Hi Eric,
On 7/7/22 10:25 AM, Eric Auger wrote:
Again, this doesn't seem to be true. Just as explained in my above
reply to Alex, the guest deactivates (EOI) the vIRQ already after the
completion of the vIRQ hardirq handler, not the vIRQ thread.
So VFIO unmask handler gets called too early, before the interrupt
gets serviced and acked in the vIRQ thread.
Fair enough, on vIRQ hardirq handler the physical IRQ gets unmasked.
This event occurs on guest EOI, which triggers the resamplefd. But what
is the state of the vIRQ? Isn't it stil masked until the vIRQ thread
completes, preventing the physical IRQ from being propagated to the guest?
Even if vIRQ is still masked by the time when
vfio_automasked_irq_handler() signals the eventfd (which in itself is
not guaranteed, I guess), I believe KVM is buffering this event, so
after the vIRQ is unmasked, this new IRQ will be injected to the guest
anyway.
It seems the obvious fix is to postpone sending irq ack notifications
in KVM from EOI to unmask (for oneshot interrupts only). Luckily, we
don't need to provide KVM with the info that the given interrupt is
oneshot. KVM can just find it out from the fact that the interrupt is
masked at the time of EOI.
you mean the vIRQ right?
Right.
Before going further and we invest more time in that thread, please
could you give us additional context info and confidence
in/understanding of the stakes. This thread is from Jan 2021 and was
discontinued for a while. vfio-platform currently only is enabled on ARM
and maintained for very few devices which properly implement reset
callbacks and duly use an underlying IOMMU.

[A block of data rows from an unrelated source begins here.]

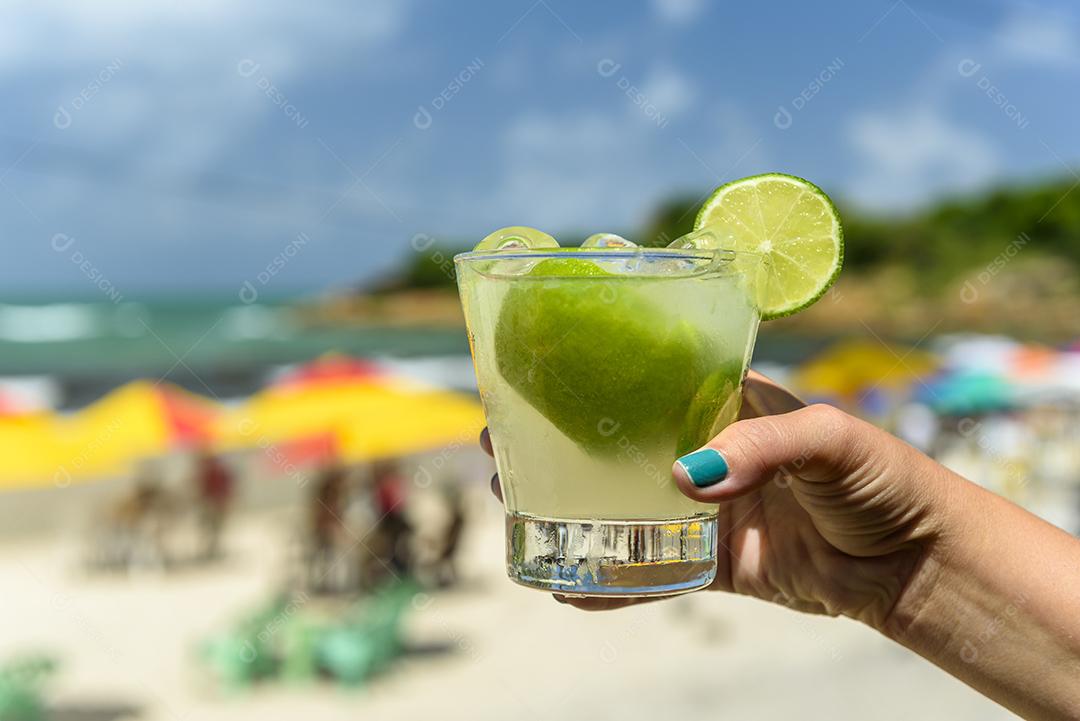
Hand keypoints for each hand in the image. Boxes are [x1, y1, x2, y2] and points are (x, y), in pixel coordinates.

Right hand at [482, 370, 948, 626]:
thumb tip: (684, 480)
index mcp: (727, 404)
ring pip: (621, 506)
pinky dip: (610, 581)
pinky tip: (564, 589)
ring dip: (568, 507)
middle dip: (557, 445)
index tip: (534, 382)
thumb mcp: (830, 440)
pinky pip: (651, 570)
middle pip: (616, 444)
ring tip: (513, 503)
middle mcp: (707, 451)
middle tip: (500, 446)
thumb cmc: (882, 480)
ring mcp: (706, 509)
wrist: (916, 562)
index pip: (645, 383)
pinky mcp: (714, 562)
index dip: (587, 382)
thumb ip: (763, 447)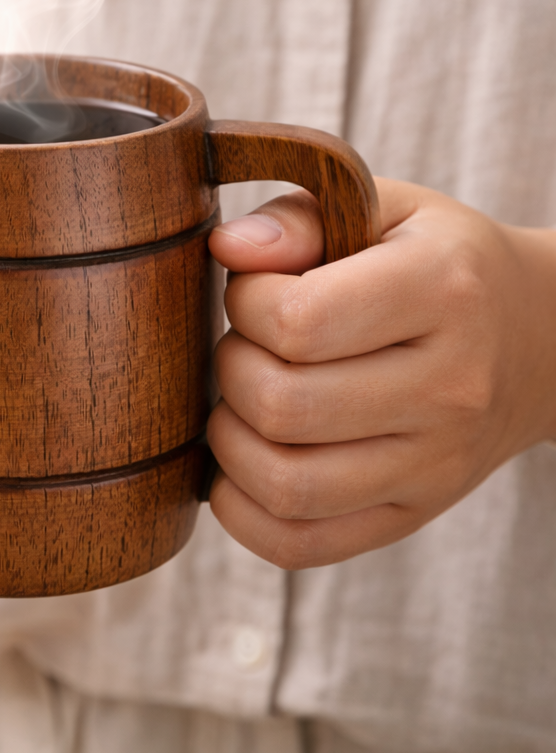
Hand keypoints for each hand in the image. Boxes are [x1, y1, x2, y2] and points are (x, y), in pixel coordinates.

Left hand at [206, 178, 555, 568]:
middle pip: (282, 407)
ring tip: (243, 402)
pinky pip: (300, 544)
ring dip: (229, 442)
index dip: (245, 302)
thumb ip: (298, 218)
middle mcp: (449, 388)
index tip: (254, 292)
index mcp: (442, 292)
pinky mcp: (414, 513)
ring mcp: (435, 465)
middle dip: (231, 369)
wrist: (537, 338)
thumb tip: (227, 249)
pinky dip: (244, 513)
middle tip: (246, 346)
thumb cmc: (435, 263)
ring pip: (286, 486)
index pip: (298, 322)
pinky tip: (242, 465)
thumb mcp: (384, 209)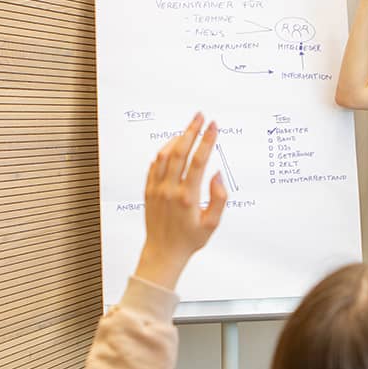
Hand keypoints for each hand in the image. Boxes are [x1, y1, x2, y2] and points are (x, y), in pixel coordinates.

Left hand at [134, 113, 228, 289]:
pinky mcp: (149, 191)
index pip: (198, 161)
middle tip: (200, 116)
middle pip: (180, 151)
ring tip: (188, 129)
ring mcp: (157, 189)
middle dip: (191, 130)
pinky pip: (154, 165)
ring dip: (176, 138)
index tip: (214, 126)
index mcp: (187, 197)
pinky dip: (163, 152)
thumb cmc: (189, 240)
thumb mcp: (212, 224)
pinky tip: (171, 146)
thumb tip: (217, 175)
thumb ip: (218, 198)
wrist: (163, 252)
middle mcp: (170, 190)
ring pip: (164, 155)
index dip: (207, 140)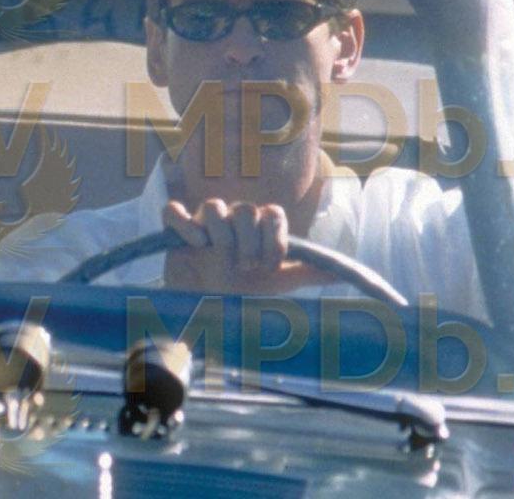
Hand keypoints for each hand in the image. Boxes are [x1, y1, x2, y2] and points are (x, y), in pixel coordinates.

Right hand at [161, 199, 321, 294]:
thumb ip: (307, 273)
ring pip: (214, 207)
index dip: (274, 239)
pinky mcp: (175, 229)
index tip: (269, 266)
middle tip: (245, 267)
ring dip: (222, 236)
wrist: (204, 306)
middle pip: (246, 209)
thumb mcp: (278, 283)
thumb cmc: (243, 290)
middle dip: (249, 242)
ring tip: (221, 261)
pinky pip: (174, 212)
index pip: (273, 214)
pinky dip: (184, 225)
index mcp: (257, 226)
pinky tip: (195, 245)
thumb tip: (340, 274)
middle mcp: (232, 218)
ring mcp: (202, 222)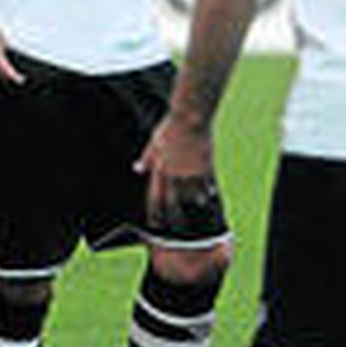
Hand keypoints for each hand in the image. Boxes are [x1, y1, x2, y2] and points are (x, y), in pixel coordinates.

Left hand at [136, 113, 217, 231]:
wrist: (191, 118)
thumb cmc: (170, 127)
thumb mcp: (154, 142)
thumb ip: (146, 158)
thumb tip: (136, 169)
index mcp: (160, 169)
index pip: (155, 197)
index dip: (155, 213)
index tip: (155, 224)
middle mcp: (174, 174)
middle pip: (174, 202)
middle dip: (174, 217)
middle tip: (177, 228)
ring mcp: (190, 172)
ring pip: (192, 196)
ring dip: (194, 204)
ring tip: (197, 211)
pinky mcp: (205, 167)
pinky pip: (206, 185)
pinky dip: (207, 191)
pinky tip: (209, 196)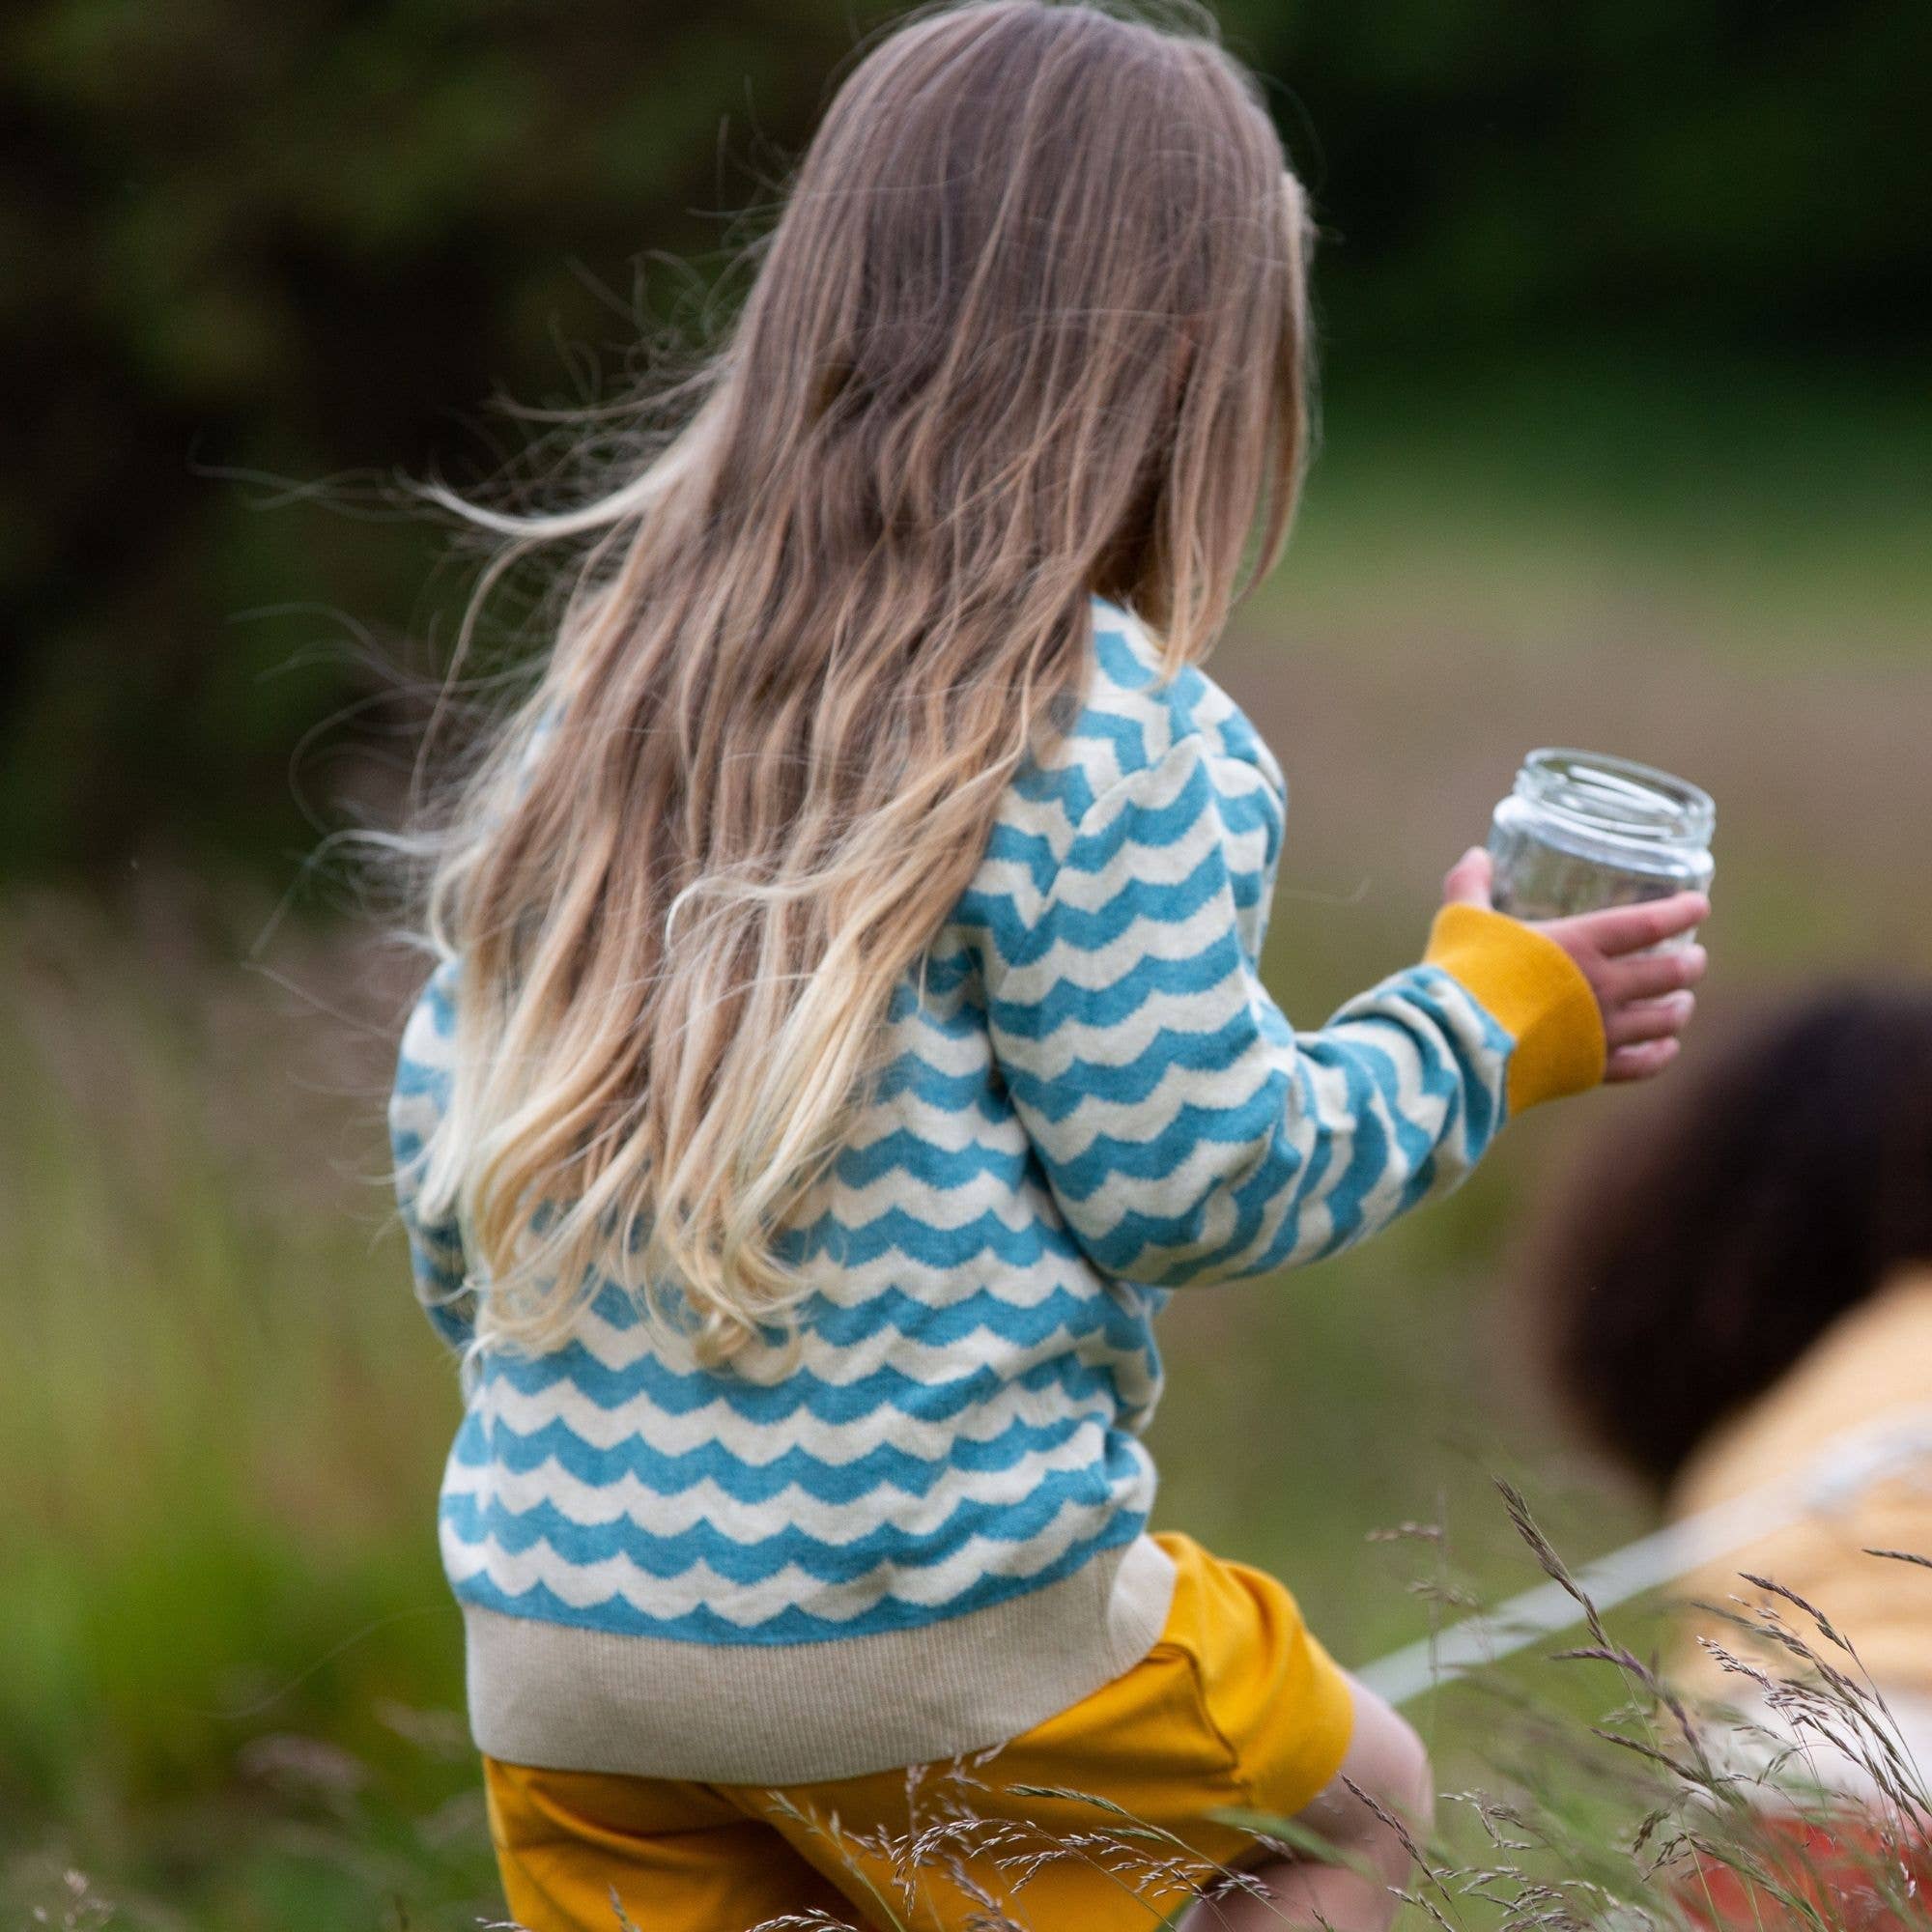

Sure. We are not really using vfio-platform for the devices we are
concerned with, since those are not DMA capable devices, and some of
them are not really platform devices but I2C or SPI devices. Instead we
are using (hopefully temporarily) Micah's module for forwarding
arbitrary IRQs [1][2] which mostly reimplements the VFIO irq forwarding
mechanism.
Also with a few simple hacks I managed to use vfio-platform for the same
thing (just as a PoC) and confirmed, unsurprisingly, that the problems
with oneshot interrupts are observed with vfio-platform as well.
[1]
https://chromium.googlesource.com/chromiumos/third_party/kernel/+/refs/heads/chromeos-5.10-manatee/virt/lib/platirqforward.c
[2]
https://lkml.kernel.org/kvm/CAJ-EccPU8KpU96PM2PtroLjdNVDbvnxwKwWJr2B+RBKuXEr7Vw@xxxxxxxxxxxxxx/T/
Thanks,
Dmytro